- Born: 27 April 1940 (age 86) Katoomba, New South Wales, Australia
- Education: University of Sydney
- Known for: Piled Foundations, Marine Geotechnics, Earthquake Geotechnics
- Awards: 29th Rankine Lecture (1989)
- Scientific career
- Fields: Foundation engineering Soil mechanics
- Workplaces: University of Sydney
- Thesis: The analysis of settlement of foundations on clay soils under three-dimensional conditions (1965)
- Doctoral advisor: Edward H. Davis

= Harry Poulos =

Australian engineer (born 1940)

Harry George Poulos (born 27 April 1940) is an Australian of Greek descent civil engineer specialising in geotechnical engineering and soil mechanics, internationally known as an expert on soil behaviour and pile foundations.

==Short biographical details==
Poulos graduated from the University of Sydney, where he took a bachelor's degree, BSc in 1961 and his doctorate, PhD in 1965. His PhD research was supervised by Professor Edward H. Davis and was titled "The analysis of settlement of foundations on clay soils under three-dimensional conditions". During 1964–65, he was an engineer at MacDonald Wagner and Priddle. From 1965 he was Lecturer, Senior Lecturer in 1969, Reader in 1972 and from 1982, Professor at the University of Sydney, where he is now Professor Emeritus. In 1976 he was awarded a higher doctorate degree DSc from the University of Sydney.

==Academic contributions==
Poulos has had enormous academic research contributions to the behaviour of piles.
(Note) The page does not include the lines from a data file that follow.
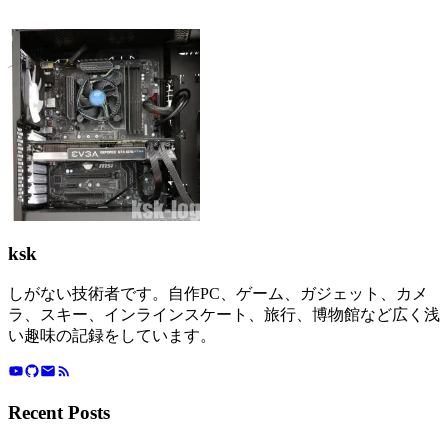
ksk
しがない技術者です。自作PC、ゲーム、ガジェット、カメ
ラ、スキー、インラインスケート、旅行、博物館など広く浅
い趣味の記録をしています。
Recent Posts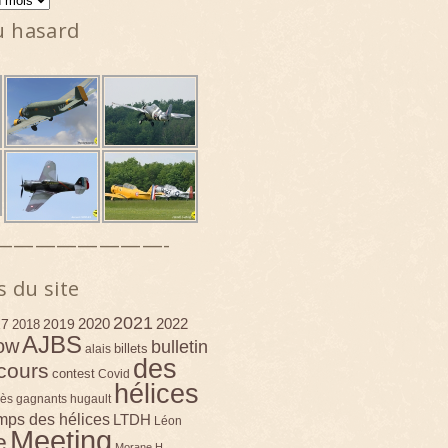
u hasard
————————-
s du site
2021
2020
2022
17
2019
2018
AJBS
ow
bulletin
billets
alais
des
cours
contest
Covid
hélices
ès
gagnants
hugault
emps des hélices
LTDH
Léon
Meeting
e
Morane H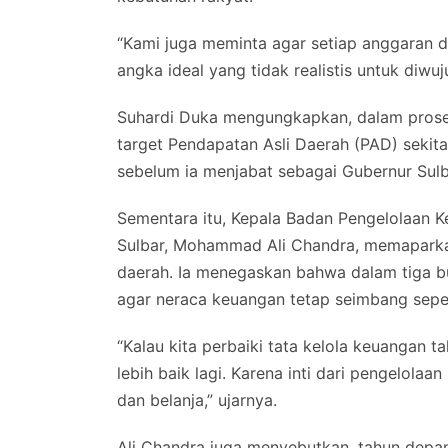
“Kami juga meminta agar setiap anggaran d
angka ideal yang tidak realistis untuk diwu
Suhardi Duka mengungkapkan, dalam prose
target Pendapatan Asli Daerah (PAD) sekita
sebelum ia menjabat sebagai Gubernur Sulb
Sementara itu, Kepala Badan Pengelolaan 
Sulbar, Mohammad Ali Chandra, memaparkan 
daerah. Ia menegaskan bahwa dalam tiga bul
agar neraca keuangan tetap seimbang sepert
“Kalau kita perbaiki tata kelola keuangan t
lebih baik lagi. Karena inti dari pengelol
dan belanja,” ujarnya.
Ali Chandra juga menyebutkan, tahun depan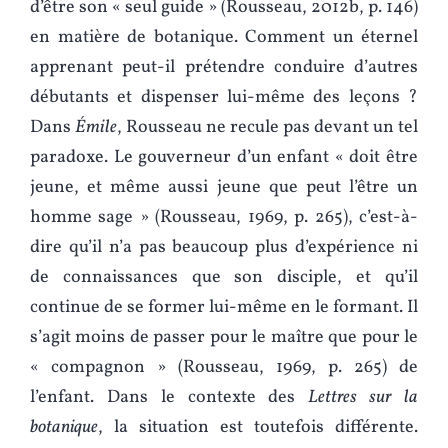
d’être son « seul guide » (Rousseau, 2012b, p. 146)
en matière de botanique. Comment un éternel
apprenant peut-il prétendre conduire d’autres
débutants et dispenser lui-même des leçons ?
Dans
Émile
, Rousseau ne recule pas devant un tel
paradoxe. Le gouverneur d’un enfant « doit être
jeune, et même aussi jeune que peut l’être un
homme sage » (Rousseau, 1969, p. 265), c’est-à-
dire qu’il n’a pas beaucoup plus d’expérience ni
de connaissances que son disciple, et qu’il
continue de se former lui-même en le formant. Il
s’agit moins de passer pour le maître que pour le
« compagnon » (Rousseau, 1969, p. 265) de
l’enfant. Dans le contexte des
Lettres sur la
botanique
, la situation est toutefois différente.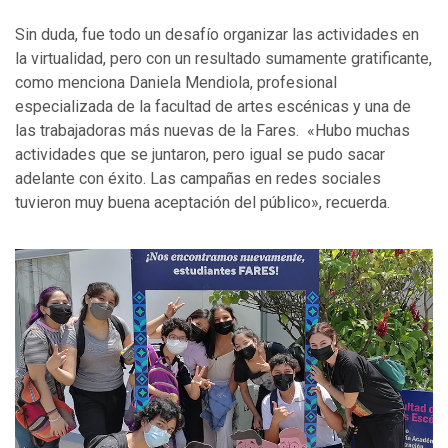
Sin duda, fue todo un desafío organizar las actividades en
la virtualidad, pero con un resultado sumamente gratificante,
como menciona Daniela Mendiola, profesional
especializada de la facultad de artes escénicas y una de
las trabajadoras más nuevas de la Fares. «Hubo muchas
actividades que se juntaron, pero igual se pudo sacar
adelante con éxito. Las campañas en redes sociales
tuvieron muy buena aceptación del público», recuerda.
==International recognition==
In 1989 he delivered the 29th Rankine Lecture entitled "Pile behavior: theory and application", and in 2005, the Terzaghi Lecture, entitled Pile behavior: Consequences of geology and construction imperfections. Poulos was awarded in 1973, the J. James R. Croes Medal of ASCE, in 1995 the ASCE State of the Art of Civil Engineering Award, is an honorary member of ASCE since 2010. He was awarded the Australian Centenary Medal in 2001, the Warren Medal and the Warren Price (1985) of the Australian Institute of Civil Engineers and the 2007 Thomas A. Middlebrooks Award from the ASCE. He was appointed a member of the Order of Australia in 1993. In 1988 he received the John Jaeger Memorial Award. He was elected a fellow of the Australian Academy of Science (1988) and the Australian Academy of Technical Sciences and Engineering (1996). In 2003 he became the Australian civil engineer of the year.

Poulos served in the Australian Standards Committee for pile foundations (2010), was from 1980 to 1995 part of the Council of the Australian Geomechanics Society (AGS), was from 1982 to 1984 its president, and the Council of the International Society for Soil Mechanics and Geotechnical Engineering (ISSMGE) the vice president for the Asia-Australia region he was in 1989 to 1994. Since 2002 at the Sydney section of the AGS Poulos Lecture in his honour.

==Consulting work==

He has been involved worldwide in various basic construction projects, such as pile foundations for skyscrapers in Dubai (Burj Al Arab, Emirates Towers, the Burj Dubai, the tallest skyscraper in the world, where he performed the geotechnical testing), the Docklands Project in Melbourne, or 700 km Egnatia Odos motorway straight through Greece (2001 to 2005), where in particular the earthquakes played a role. Other projects included consultations with various offshore structures such as oil rigs.

Since 1989 he has been an employee of Coffey Geotechnics, where he has held various management positions. He was from 1991 to 1993 on the executive board and today (2010) he is Senior Principal.